Organic nature is thus depicted through a peculiar approach joining proximity and distance and yet being aware of the impossibility of joining matter. Even in the case of spiritualized matter, in some kind of Oriental vision, a sense of distance prevails, the need for a filter linked to the analytical mind, able to govern emotions and yet to suggest an absolute vision.
The artist’ perceptive eye is embodied in the work; it is the formalized impulse of exploring the macrocosm through the work’s microcosm.
The artwork is a formal moving universe, a painting accepting its physical limits but having, in the meantime, a relational system where all the elements are linked, where there is no hierarchical staticity, no centre-periphery opposition, but fluid relations.
Miriam Pace seems to explore star distances and subatomic proximities, contemplative ecstasy and scientific attention. She moves among forms that unveil the infinite pleasure of life and the finite fear of illness, the birth and death of things.
To the eye of both the painter and the viewer things have the fertile ambivalence of forms bearing in themselves ultimate beauty and entropy at the same time. Such ambivalent forms come from the artist’s peculiar pictorial technique being manual and technological at once. The artist’s eye seems to always be provided with a magnifying glass enhancing its depth. The two-dimensional surface of the painting is a flexible aid helping the artist to convey any formal solution to the viewer’s contemplative space. And so, the work is a place of cognitive exhibition that doesn’t absorb, suck in the viewers, if anything that leads them to take a certain distance, the same distance shown by the artist in the execution of work.
In the artist too there is a distance between ideation and execution. Ideation comes from instant intuitions, but afterwards it needs a lucid analysis. This taking a certain distance finds in Miriam Pace a perfect balance in a creative process where the painter forgets by heart the technique used; the technique itself requires discipline and freedom of execution.
The Sicilian artist clearly shows very personal dislocations and original overlapping forms giving images the pulse of life. Form is the gap between art and life, the subtle Aristotle’s distinction adding to the reality of things the aesthetic counter-reality resulting from the personal imaginary. In this sense, Miriam Pace clearly seems to refer to sociocultural anthropology, but also to be opened up to a different kind of anthropology looking like not a mere constative and statistic one. Her paintings have the power of a cultural nomadism that goes beyond all frontiers, oscillating between East and West. Her galaxies and constellations might be also seen as a proof of the fact that her vision of the world is not neutral, but apt to see the optimism of reason together with the labyrinths of life.

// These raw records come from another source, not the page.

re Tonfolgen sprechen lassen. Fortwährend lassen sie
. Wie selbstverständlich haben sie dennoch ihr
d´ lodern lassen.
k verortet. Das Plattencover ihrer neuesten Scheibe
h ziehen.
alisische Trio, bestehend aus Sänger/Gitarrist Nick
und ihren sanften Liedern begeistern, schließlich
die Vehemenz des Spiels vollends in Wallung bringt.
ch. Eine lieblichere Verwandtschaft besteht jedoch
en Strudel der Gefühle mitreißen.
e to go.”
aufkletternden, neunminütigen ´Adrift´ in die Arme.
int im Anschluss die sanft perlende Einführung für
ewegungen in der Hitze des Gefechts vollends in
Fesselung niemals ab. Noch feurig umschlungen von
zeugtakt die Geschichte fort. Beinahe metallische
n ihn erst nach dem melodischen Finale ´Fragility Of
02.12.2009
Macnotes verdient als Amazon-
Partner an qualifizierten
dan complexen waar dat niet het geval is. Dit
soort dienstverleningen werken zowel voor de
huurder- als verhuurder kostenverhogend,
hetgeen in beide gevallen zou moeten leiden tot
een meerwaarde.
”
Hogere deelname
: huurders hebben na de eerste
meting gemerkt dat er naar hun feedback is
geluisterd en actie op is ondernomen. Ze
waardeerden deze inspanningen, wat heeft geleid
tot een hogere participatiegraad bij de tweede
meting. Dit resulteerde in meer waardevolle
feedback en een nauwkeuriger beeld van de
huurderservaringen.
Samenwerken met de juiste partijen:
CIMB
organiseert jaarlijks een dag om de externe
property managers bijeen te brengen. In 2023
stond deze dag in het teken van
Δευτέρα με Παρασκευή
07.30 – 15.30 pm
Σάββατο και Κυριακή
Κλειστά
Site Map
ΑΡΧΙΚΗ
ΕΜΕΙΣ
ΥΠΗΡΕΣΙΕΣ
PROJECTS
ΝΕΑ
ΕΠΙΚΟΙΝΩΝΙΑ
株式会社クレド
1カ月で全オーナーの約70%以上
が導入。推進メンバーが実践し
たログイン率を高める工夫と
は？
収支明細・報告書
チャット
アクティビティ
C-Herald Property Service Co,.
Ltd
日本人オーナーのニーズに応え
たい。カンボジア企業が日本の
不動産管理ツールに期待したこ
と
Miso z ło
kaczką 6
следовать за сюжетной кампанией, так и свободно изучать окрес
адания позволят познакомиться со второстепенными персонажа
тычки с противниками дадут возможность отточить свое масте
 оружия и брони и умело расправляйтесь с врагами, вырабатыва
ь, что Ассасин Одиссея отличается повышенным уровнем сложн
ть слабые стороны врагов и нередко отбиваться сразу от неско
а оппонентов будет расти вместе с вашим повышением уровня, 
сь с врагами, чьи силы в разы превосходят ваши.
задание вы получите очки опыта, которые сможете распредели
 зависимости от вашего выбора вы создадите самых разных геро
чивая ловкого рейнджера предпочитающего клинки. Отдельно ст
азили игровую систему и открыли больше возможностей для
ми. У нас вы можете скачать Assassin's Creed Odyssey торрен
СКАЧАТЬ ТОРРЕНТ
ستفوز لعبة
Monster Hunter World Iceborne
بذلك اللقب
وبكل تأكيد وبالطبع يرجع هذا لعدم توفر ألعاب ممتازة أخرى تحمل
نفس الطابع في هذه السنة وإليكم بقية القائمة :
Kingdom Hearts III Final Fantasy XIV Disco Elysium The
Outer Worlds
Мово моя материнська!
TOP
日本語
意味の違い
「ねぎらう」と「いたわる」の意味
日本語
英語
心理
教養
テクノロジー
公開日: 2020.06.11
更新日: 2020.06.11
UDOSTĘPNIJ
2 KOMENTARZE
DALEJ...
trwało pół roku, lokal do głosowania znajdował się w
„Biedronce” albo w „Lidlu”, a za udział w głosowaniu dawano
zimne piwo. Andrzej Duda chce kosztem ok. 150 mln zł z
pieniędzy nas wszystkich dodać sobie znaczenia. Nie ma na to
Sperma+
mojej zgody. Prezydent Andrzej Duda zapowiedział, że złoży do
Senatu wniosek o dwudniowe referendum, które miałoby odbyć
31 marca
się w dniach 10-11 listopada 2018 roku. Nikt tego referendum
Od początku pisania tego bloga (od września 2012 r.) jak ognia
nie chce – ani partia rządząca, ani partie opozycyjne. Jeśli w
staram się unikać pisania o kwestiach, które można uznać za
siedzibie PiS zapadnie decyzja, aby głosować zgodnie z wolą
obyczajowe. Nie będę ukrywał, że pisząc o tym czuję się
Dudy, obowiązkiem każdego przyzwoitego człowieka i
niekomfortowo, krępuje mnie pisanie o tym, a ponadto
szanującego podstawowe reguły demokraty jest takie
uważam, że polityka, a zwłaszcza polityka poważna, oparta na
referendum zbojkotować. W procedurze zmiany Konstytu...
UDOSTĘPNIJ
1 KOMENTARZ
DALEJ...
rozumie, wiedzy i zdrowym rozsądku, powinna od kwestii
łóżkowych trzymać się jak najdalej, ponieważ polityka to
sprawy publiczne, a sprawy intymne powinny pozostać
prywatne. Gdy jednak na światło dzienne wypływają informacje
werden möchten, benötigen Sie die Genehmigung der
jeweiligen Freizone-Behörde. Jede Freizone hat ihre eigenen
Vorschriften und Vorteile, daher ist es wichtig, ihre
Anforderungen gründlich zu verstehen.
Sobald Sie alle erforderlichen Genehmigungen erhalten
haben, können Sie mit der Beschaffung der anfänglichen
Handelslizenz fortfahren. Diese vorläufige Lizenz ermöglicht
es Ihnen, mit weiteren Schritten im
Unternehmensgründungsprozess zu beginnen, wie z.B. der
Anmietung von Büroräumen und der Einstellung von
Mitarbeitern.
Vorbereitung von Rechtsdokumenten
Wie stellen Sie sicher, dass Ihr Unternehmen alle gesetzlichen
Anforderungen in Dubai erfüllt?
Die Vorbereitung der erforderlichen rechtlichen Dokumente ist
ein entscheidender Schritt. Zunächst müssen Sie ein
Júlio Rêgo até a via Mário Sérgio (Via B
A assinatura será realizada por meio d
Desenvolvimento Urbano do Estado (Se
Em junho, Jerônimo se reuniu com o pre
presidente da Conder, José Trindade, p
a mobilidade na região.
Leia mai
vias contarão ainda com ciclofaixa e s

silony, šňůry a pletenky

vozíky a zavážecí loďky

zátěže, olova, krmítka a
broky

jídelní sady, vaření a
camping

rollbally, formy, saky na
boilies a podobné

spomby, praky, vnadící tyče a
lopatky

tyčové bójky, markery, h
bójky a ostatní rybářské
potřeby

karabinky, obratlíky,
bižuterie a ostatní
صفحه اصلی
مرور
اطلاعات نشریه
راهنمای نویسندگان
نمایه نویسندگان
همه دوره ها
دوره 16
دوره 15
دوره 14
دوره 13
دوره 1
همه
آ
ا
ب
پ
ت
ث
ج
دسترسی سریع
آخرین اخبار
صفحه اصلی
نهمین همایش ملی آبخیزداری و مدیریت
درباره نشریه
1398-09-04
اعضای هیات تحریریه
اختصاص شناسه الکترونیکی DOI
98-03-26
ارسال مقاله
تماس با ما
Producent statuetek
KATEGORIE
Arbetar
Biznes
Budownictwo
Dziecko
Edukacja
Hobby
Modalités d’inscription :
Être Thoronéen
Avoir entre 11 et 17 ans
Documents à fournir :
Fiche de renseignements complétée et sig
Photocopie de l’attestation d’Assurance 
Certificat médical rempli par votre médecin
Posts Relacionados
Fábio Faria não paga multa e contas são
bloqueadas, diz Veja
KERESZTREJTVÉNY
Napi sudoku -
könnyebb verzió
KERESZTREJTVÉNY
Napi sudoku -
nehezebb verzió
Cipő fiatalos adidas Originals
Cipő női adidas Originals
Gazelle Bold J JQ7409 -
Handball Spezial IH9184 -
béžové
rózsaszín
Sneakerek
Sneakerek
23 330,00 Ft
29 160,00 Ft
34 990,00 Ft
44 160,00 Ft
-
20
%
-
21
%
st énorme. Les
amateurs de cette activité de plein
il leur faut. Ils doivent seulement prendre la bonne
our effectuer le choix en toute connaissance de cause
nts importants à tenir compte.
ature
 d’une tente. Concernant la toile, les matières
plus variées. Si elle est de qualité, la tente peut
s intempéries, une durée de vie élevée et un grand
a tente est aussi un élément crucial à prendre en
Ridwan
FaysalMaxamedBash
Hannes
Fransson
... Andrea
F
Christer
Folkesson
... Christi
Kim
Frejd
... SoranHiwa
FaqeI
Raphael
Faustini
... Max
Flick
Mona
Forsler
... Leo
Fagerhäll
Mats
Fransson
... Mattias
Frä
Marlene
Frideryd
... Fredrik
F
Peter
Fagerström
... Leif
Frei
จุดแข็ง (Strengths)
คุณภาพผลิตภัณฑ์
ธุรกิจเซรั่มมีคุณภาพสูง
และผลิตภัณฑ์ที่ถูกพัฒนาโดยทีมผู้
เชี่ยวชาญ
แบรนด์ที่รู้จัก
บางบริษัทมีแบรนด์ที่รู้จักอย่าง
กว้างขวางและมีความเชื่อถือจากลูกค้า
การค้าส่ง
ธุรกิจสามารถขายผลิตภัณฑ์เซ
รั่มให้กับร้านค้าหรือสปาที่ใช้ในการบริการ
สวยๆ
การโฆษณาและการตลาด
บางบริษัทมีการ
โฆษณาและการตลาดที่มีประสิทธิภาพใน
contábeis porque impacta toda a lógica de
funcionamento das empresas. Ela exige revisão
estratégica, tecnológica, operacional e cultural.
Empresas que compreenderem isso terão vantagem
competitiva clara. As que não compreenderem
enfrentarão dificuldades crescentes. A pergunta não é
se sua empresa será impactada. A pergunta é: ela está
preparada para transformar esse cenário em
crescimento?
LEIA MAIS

In the end, Miriam Pace belongs to the generation of those young artists who absorbed the cultural inspiration of a positive global universe where identity is not the result of territorial belonging but, rather, the result of access to a virtual place where you can explore apparent and structural reality together. A dynamics of things, life and death together, that only the excellent movement of art can capture, art as existence and survival. For, as Michelangelo junior said in his intense musical performance, “the earth trembles”. Prophetic art that voluntarily chooses the perennial exile of fertile incompleteness, so as to go on being a constant promise of life.